Sei que não deves gostar nem um pouco do que escrevo. Eu lamento. Mas o que mais me incomoda é o que a Alemanha quer fazer comigo e com meus compatriotas.

Amigão Walter, na Grécia operam 130 empresas alemãs, dentre as quais se incluem todos os grandes da indústria do teu país, as que têm lucros anuais de 6,5 bilhões de euros.

Pois bem, se as coisas seguem dessa forma, não poderei mais comprar produtos alemães, porque cada vez tenho menos dinheiro. Eu e meus compatriotas já passamos por muitas privações, vamos aguentar, não se preocupe.

Podemos viver sem BMW, sem Mercedes, sem Opel, sem Skoda.
Deixaremos de comprar produtos da Lidl, de Praktiker, de IKEA.

Mas vocês, Walter, como vão se arranjar com os desempregados que essa situação criará, que os obrigará a baixar o padrão de vida, abrir mão de seus carros luxuosos, suas férias no exterior, suas excursões sexuais à Tailândia?
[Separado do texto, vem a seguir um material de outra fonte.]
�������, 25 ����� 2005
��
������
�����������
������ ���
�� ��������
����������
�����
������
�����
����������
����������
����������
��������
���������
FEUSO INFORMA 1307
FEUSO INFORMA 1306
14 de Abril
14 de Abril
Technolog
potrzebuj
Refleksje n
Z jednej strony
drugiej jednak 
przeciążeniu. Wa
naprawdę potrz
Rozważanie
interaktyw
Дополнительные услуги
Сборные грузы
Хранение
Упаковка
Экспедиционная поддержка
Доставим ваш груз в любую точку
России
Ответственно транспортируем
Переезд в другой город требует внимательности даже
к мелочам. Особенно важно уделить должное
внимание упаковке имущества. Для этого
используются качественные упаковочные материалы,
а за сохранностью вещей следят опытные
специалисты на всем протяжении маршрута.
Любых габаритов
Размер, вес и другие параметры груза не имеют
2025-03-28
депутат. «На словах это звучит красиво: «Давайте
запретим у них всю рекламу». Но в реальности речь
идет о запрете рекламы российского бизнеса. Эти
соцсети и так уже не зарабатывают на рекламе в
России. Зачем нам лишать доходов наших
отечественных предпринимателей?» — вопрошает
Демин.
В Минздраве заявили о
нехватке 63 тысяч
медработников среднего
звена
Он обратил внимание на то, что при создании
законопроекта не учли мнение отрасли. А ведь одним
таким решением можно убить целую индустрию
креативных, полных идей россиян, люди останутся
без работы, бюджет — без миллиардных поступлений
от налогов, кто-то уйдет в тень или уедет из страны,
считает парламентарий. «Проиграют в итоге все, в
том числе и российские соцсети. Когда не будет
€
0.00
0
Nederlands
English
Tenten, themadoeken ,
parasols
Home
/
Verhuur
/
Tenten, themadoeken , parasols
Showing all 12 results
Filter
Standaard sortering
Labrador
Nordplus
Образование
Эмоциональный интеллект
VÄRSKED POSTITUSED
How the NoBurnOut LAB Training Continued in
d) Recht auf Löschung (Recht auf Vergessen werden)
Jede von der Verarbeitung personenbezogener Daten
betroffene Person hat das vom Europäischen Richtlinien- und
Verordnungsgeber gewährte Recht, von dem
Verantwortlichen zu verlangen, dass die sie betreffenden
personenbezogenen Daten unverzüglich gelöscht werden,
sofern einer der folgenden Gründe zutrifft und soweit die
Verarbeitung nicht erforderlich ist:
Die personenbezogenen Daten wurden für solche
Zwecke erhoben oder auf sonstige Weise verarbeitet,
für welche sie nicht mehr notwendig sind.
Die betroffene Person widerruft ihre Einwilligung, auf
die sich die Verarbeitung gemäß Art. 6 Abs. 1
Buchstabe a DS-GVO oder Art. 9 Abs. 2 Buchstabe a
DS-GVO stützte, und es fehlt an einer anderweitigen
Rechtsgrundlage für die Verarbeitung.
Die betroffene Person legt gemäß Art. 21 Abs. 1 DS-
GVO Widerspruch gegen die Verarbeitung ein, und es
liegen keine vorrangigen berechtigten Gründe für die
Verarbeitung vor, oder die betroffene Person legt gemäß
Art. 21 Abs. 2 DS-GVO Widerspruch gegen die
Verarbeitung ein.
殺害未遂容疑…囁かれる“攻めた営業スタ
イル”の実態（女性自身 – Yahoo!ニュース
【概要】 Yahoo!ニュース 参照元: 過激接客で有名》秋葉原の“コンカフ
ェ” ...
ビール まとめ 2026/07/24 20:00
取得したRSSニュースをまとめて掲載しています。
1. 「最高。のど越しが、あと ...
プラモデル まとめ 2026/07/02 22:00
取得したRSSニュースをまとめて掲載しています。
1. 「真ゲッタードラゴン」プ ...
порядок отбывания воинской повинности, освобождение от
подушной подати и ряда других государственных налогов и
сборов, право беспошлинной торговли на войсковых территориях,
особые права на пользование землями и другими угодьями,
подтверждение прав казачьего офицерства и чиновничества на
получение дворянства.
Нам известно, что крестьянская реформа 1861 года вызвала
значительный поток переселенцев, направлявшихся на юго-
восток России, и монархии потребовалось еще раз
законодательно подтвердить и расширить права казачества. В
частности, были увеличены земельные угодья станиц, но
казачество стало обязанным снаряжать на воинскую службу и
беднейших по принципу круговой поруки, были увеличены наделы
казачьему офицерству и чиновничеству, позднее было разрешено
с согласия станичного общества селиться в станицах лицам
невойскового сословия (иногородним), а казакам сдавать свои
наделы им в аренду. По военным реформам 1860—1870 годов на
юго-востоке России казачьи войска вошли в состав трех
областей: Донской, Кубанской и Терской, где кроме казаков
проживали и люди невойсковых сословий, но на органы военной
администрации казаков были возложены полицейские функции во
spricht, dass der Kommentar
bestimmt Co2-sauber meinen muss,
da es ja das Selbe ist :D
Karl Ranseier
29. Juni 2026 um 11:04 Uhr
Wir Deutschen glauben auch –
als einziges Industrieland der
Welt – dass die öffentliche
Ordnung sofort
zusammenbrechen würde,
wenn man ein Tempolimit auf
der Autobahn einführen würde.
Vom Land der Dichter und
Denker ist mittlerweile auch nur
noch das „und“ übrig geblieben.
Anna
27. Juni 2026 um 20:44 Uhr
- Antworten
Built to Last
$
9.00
Vocês (alemães, suecos, holandeses e demais "compatriotas" da Europa) pretendem que nos afastemos da Europa, da Zona do Euro e não sei mais de onde.

Creio firmemente que devemos fazê-lo, para nos salvarmos de uma União que é a união de um bando de especuladores financeiros, uma equipe que nos empurra a consumir os produtos que vocês oferecem: empréstimos, produtos industriais, bens de consumo, obras faraônicas, etc.

E finalmente, Walter, devemos "definir" outro item importante, que vocês também são devedores da Grécia: Exigimos que nos devolvam a Civilização que nos roubaram!!!Queremos de volta a Grécia das imortais obras de nossos antepassados, que estão nos museus de Berlim, de Munique, de Paris, de Roma e de Londres.

Exijo que seja agora!!! Já que posso morrer de fome, quero morrer ao lado das obras dos meus antepassados.